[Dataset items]
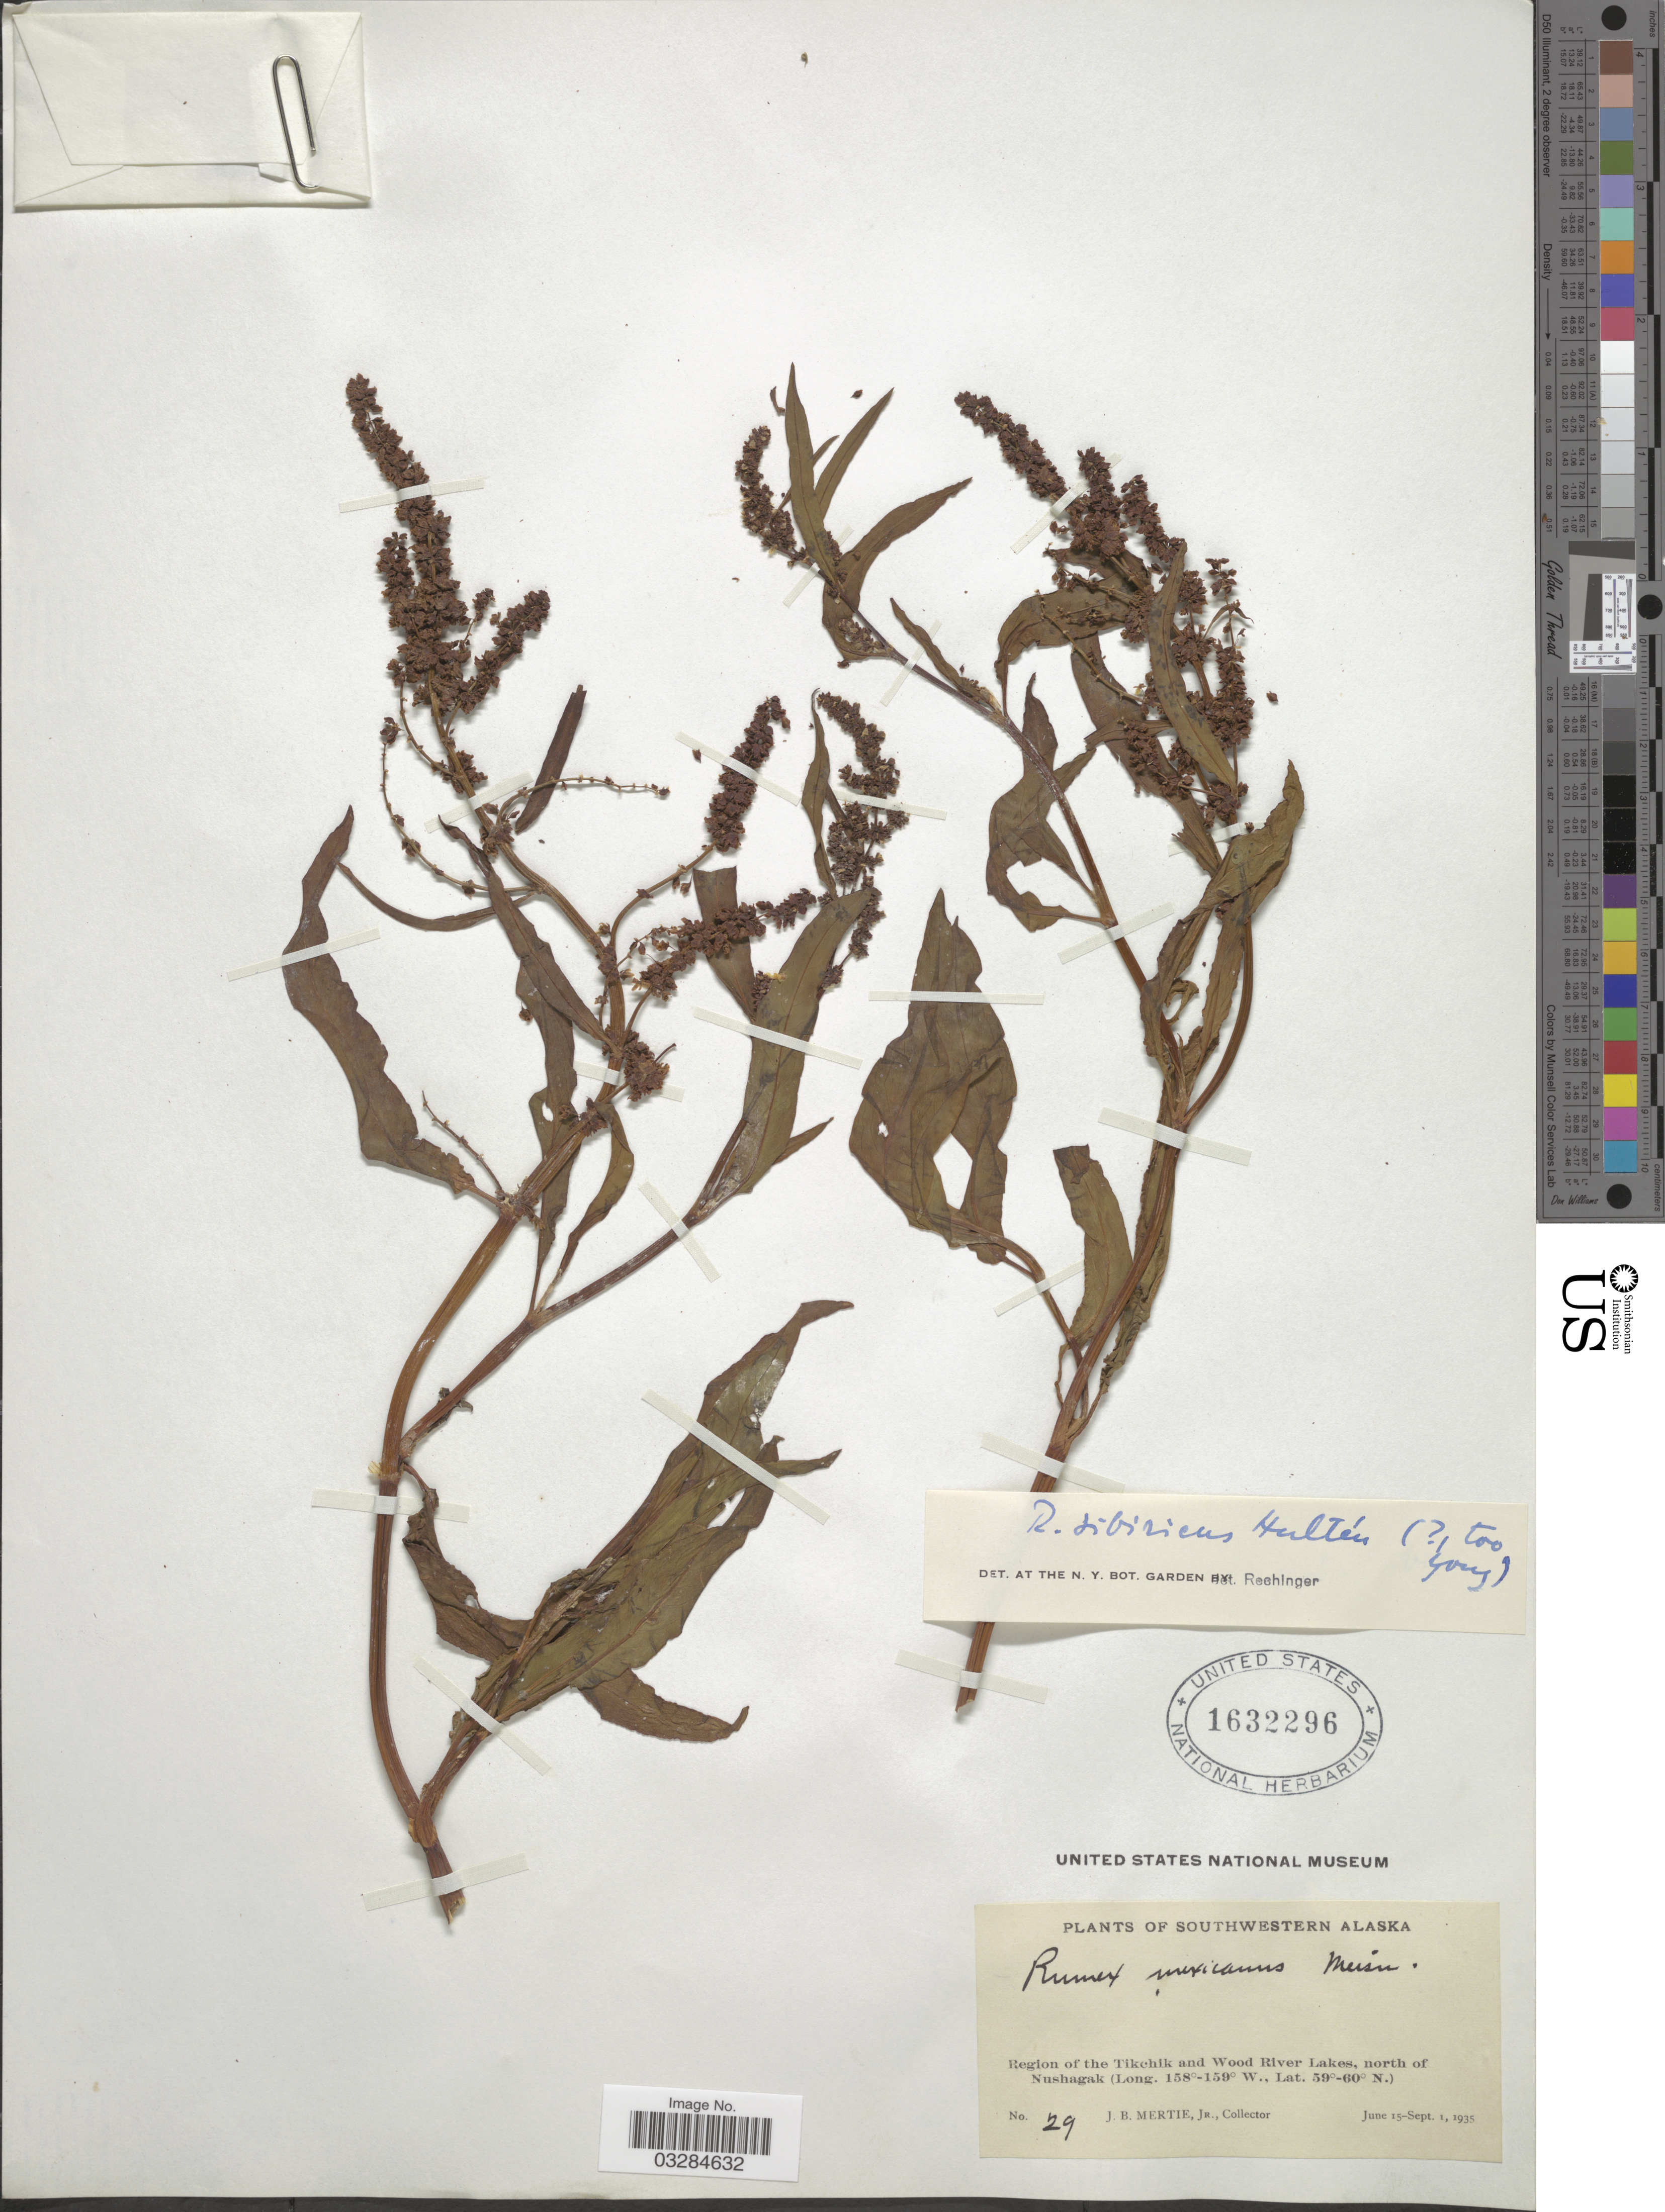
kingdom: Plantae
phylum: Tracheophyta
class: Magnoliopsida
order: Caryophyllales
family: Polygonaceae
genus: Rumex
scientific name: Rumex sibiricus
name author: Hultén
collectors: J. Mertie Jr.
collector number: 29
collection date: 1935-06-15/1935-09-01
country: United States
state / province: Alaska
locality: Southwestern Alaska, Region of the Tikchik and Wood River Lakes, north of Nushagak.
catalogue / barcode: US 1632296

[DIRECTIONS] Return every line of the data above verbatim, leaving out the pictures.

[OUTPUT FOR THIS EXERCISE]
kingdom: Plantae
phylum: Tracheophyta
class: Magnoliopsida
order: Caryophyllales
family: Polygonaceae
genus: Rumex
scientific name: Rumex sibiricus
name author: Hultén
collectors: J. Mertie Jr.
collector number: 29
collection date: 1935-06-15/1935-09-01
country: United States
state / province: Alaska
locality: Southwestern Alaska, Region of the Tikchik and Wood River Lakes, north of Nushagak.
catalogue / barcode: US 1632296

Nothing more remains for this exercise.